In all of the reports, estimates of composite and scale score means and percentages of students at or above achievement levels are reported for the population of students in each grade. These estimates are also reported for student groups of interest as defined by responses to background questions (as measured in the student, teacher, and school questionnaires) and from school records. Specific interest is placed on key variables such as
However, for some regions of the country and sometimes for the nation as a whole, school and/or student sample sizes are too small to permit accurate reporting of one or more of the categories of these variables .
A consideration in deciding whether to report an estimated quantity is whether the sample size is sufficient to detect a specific, minimum effect size. Below that sample size, the population representation of the sample becomes questionable. A second consideration is whether the standard error estimate that accompanies a statistic is itself sufficiently accurate to inform potential readers about the reliability of the statistic.
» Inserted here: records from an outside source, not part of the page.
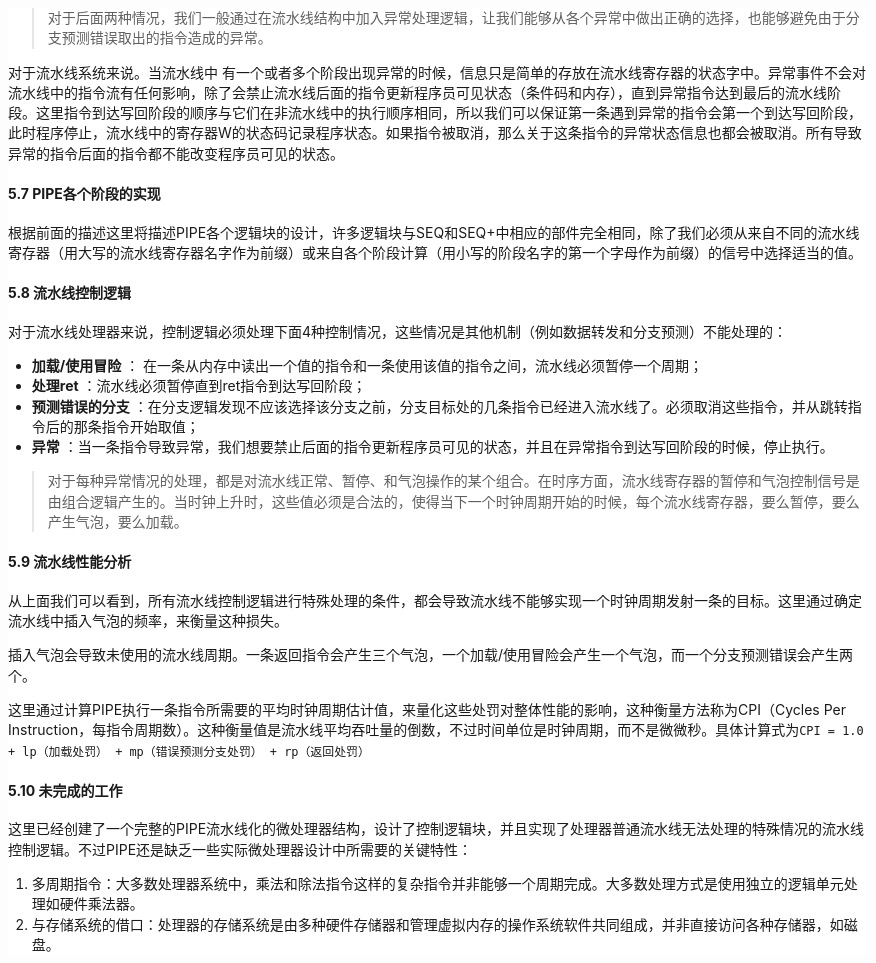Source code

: > 对于后面两种情况，我们一般通过在流水线结构中加入异常处理逻辑，让我们能够从各个异常中做出正确的选择，也能够避免由于分支预测错误取出的指令造成的异常。

对于流水线系统来说。当流水线中 有一个或者多个阶段出现异常的时候，信息只是简单的存放在流水线寄存器的状态字中。异常事件不会对流水线中的指令流有任何影响，除了会禁止流水线后面的指令更新程序员可见状态（条件码和内存），直到异常指令达到最后的流水线阶段。这里指令到达写回阶段的顺序与它们在非流水线中的执行顺序相同，所以我们可以保证第一条遇到异常的指令会第一个到达写回阶段，此时程序停止，流水线中的寄存器W的状态码记录程序状态。如果指令被取消，那么关于这条指令的异常状态信息也都会被取消。所有导致异常的指令后面的指令都不能改变程序员可见的状态。

#### 5.7 PIPE各个阶段的实现

根据前面的描述这里将描述PIPE各个逻辑块的设计，许多逻辑块与SEQ和SEQ+中相应的部件完全相同，除了我们必须从来自不同的流水线寄存器（用大写的流水线寄存器名字作为前缀）或来自各个阶段计算（用小写的阶段名字的第一个字母作为前缀）的信号中选择适当的值。

#### 5.8 流水线控制逻辑

对于流水线处理器来说，控制逻辑必须处理下面4种控制情况，这些情况是其他机制（例如数据转发和分支预测）不能处理的：

* **加载/使用冒险** ： 在一条从内存中读出一个值的指令和一条使用该值的指令之间，流水线必须暂停一个周期；
* **处理ret** ：流水线必须暂停直到ret指令到达写回阶段；
* **预测错误的分支** ：在分支逻辑发现不应该选择该分支之前，分支目标处的几条指令已经进入流水线了。必须取消这些指令，并从跳转指令后的那条指令开始取值；
* **异常** ：当一条指令导致异常，我们想要禁止后面的指令更新程序员可见的状态，并且在异常指令到达写回阶段的时候，停止执行。

> 对于每种异常情况的处理，都是对流水线正常、暂停、和气泡操作的某个组合。在时序方面，流水线寄存器的暂停和气泡控制信号是由组合逻辑产生的。当时钟上升时，这些值必须是合法的，使得当下一个时钟周期开始的时候，每个流水线寄存器，要么暂停，要么产生气泡，要么加载。

#### 5.9 流水线性能分析

从上面我们可以看到，所有流水线控制逻辑进行特殊处理的条件，都会导致流水线不能够实现一个时钟周期发射一条的目标。这里通过确定流水线中插入气泡的频率，来衡量这种损失。

插入气泡会导致未使用的流水线周期。一条返回指令会产生三个气泡，一个加载/使用冒险会产生一个气泡，而一个分支预测错误会产生两个。

这里通过计算PIPE执行一条指令所需要的平均时钟周期估计值，来量化这些处罚对整体性能的影响，这种衡量方法称为CPI（Cycles Per Instruction，每指令周期数）。这种衡量值是流水线平均吞吐量的倒数，不过时间单位是时钟周期，而不是微微秒。具体计算式为`CPI = 1.0 + lp（加载处罚） + mp（错误预测分支处罚） + rp（返回处罚）`

#### 5.10 未完成的工作

这里已经创建了一个完整的PIPE流水线化的微处理器结构，设计了控制逻辑块，并且实现了处理器普通流水线无法处理的特殊情况的流水线控制逻辑。不过PIPE还是缺乏一些实际微处理器设计中所需要的关键特性：

1. 多周期指令：大多数处理器系统中，乘法和除法指令这样的复杂指令并非能够一个周期完成。大多数处理方式是使用独立的逻辑单元处理如硬件乘法器。
2. 与存储系统的借口：处理器的存储系统是由多种硬件存储器和管理虚拟内存的操作系统软件共同组成，并非直接访问各种存储器，如磁盘。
The precision of a sample estimate (be it sample mean or standard error estimate) for a population group from a three-stage sample design (the one used to select samples for the national main assessments) is a function of the sample size of the student group and of the distribution of that sample across first-stage sampling units (i.e., primary sampling units (PSUs) in the case of the national main assessments).
NAEP only reports student group results if the student sample size is 62 or more. This number was obtained by determining the sample size necessary to detect an effect size of 0.5 with a probability of 0.8 or greater. The effect size of 0.5 pertains to the "true" difference in mean scale score between the group in question and the total population, divided by the standard deviation of scale score in the total population. A design effect of two was assumed for this, implying a sample design-based variance twice that of simple random sampling. This assumption is consistent with previous NAEP experience (Johnson and Rust 1992). In carrying out the statistical power calculations when comparing any student group to the total group, it was assumed that the total population sample size is large enough to contribute negligibly to standard errors.
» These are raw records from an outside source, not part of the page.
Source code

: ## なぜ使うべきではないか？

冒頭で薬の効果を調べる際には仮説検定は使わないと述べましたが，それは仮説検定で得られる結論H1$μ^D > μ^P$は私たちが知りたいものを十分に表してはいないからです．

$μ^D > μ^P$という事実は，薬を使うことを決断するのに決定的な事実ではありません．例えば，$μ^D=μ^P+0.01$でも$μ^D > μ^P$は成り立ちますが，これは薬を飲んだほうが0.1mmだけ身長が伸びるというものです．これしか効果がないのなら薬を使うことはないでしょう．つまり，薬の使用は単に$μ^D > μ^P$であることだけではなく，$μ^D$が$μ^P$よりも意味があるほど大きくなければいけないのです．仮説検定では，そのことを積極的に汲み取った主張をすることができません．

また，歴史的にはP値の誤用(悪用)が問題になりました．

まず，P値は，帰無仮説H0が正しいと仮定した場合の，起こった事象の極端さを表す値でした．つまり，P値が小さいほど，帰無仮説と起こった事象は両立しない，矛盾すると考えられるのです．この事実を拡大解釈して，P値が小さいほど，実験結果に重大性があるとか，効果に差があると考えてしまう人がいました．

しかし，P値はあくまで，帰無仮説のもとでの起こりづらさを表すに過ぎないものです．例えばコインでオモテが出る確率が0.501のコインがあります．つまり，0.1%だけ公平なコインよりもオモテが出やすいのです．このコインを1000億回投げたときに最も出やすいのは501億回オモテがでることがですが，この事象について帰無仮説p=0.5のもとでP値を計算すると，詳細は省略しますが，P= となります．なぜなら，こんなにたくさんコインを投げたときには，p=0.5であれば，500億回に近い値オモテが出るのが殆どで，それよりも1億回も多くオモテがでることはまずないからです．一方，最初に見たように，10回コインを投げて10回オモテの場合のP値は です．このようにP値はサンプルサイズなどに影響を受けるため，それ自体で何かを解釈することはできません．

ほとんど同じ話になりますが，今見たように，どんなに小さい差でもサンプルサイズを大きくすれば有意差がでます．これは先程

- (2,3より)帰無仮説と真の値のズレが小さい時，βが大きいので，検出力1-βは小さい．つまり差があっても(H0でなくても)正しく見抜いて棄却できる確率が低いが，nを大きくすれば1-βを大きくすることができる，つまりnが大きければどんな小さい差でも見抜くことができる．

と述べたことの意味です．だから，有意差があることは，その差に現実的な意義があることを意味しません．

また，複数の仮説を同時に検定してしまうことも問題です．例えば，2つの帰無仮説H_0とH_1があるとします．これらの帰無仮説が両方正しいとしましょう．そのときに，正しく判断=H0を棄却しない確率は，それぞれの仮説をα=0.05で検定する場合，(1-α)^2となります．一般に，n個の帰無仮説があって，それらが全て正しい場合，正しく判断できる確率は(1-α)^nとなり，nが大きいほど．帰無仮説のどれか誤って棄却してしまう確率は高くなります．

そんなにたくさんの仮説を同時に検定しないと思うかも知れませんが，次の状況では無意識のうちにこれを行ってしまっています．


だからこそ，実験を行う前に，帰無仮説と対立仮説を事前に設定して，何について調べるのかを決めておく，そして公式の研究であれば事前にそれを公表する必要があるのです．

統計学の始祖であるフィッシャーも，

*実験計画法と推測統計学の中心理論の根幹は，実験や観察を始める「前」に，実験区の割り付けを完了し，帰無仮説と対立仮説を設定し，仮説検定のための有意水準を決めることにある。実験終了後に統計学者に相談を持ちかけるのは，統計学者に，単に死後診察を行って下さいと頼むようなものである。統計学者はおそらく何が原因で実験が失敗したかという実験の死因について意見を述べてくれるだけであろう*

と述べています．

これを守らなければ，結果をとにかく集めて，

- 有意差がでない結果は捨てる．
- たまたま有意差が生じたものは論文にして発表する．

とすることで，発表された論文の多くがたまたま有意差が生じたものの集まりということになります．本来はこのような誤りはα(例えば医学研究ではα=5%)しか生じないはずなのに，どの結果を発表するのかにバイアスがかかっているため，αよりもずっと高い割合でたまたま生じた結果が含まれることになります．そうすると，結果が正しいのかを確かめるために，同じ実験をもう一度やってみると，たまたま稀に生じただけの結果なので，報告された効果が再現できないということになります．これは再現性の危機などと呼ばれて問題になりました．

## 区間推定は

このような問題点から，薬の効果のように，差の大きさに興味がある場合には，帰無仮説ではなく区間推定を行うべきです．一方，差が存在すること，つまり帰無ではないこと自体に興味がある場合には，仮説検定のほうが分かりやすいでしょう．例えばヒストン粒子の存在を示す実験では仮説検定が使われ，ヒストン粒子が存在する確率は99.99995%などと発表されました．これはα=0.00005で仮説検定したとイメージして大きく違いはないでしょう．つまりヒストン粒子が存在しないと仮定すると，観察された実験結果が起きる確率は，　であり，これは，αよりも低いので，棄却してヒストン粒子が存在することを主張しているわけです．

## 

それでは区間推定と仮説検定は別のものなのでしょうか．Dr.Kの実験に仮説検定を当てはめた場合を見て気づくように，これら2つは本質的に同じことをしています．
Furthermore, NAEP only reports student group results if the students within a student group are adequately distributed across PSUs to allow for reasonably accurate estimation of standard errors. NAEP only publishes those statistics that have standard error estimates based on five or more PSUs.
In earlier reports (before 2005), a flag (“!”) was placed next to estimates with a large coefficient of variation. Specifically, the coefficient of variation of the denominator was used to provide an indication of possible unreliability of the standard error estimate (Hansen, M and Tepping, B. 1985). Empirical research (Oranje 2006) with 2003 NAEP samples this flag was an unreliable indicator and its use was discontinued.